Instead, they are betting that executives responsible for the scandal will bear the brunt of any punishment.

It's been over a month since the scandal emerged. There hasn't been good news and the outlook for the company is still unclear, but the stock sometimes rises on buying by those who hope for short-term gains, said Masayoshi Okamoto, head of dealing at Jujiya Securities.

I think fears of delisting are fading after foreign shareholders requested that the stock remain listed. The Tokyo Stock Exchange (TSE) might be sensitive to outside pressure from foreign shareholders, he added.

The scandal at the once-proud firm has rekindled concerns about lax corporate governance in Japan. It has also revived worries about links between companies and organised crime, as investigators probe possible involvement by yakuza gangsters.

A unit from the Tokyo Metropolitan Police Department's organised crime division has joined the investigation, a source familiar with the matter said Friday. But the source added that it was premature to say whether gangsters were involved.

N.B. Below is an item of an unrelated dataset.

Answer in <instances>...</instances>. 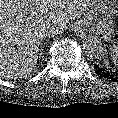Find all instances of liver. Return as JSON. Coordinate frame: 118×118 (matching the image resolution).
I'll return each instance as SVG.
<instances>
[{"label":"liver","mask_w":118,"mask_h":118,"mask_svg":"<svg viewBox=\"0 0 118 118\" xmlns=\"http://www.w3.org/2000/svg\"><path fill=\"white\" fill-rule=\"evenodd\" d=\"M90 0H0V76L23 78L37 64L47 26H65Z\"/></svg>","instance_id":"liver-1"}]
</instances>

Olympus has admitted to improperly accounting for part of $1.3 billion in M&A payments going back to 2006, although an independent panel commissioned by the firm to investigate the matter is still trying to get to the bottom of the issue.

A large share of these payments went to obscure Cayman Islands firms, making it difficult to trace the money.

Tokyo prosecutors, who Japanese media said had questioned Olympus ex-president Hisashi Mori on a voluntary basis on Friday, are expected soon to question the firm's former president, Tsuyoshi Kikukawa, and internal auditor Hideo Yamada over their role in the scandal.

The Hong Kong-based Asian Corporate Governance Association, whose members include institutional investors that collectively manage assets of more than $10 trillion, urged the Tokyo exchange Friday not to delist Olympus.

Institutional investors, however, have been reducing their stakes as the investigation progresses.

The Tokyo exchange has placed Olympus on a watch list as a possible prelude to delisting. If the firm misses a December 14 deadline for filing its financial statements for the six-months to September, it will be automatically delisted.

Even if Olympus meets the deadline, the bourse can still delist the stock depending on the scale of its past financial misstatements or if the firm is found to have done business with organised crime syndicates.

Olympus shares were up 14 percent at 712 yen at 8:15 p.m. EST, off a high of 725 yen. The stock was the fourth most heavily traded by turnover.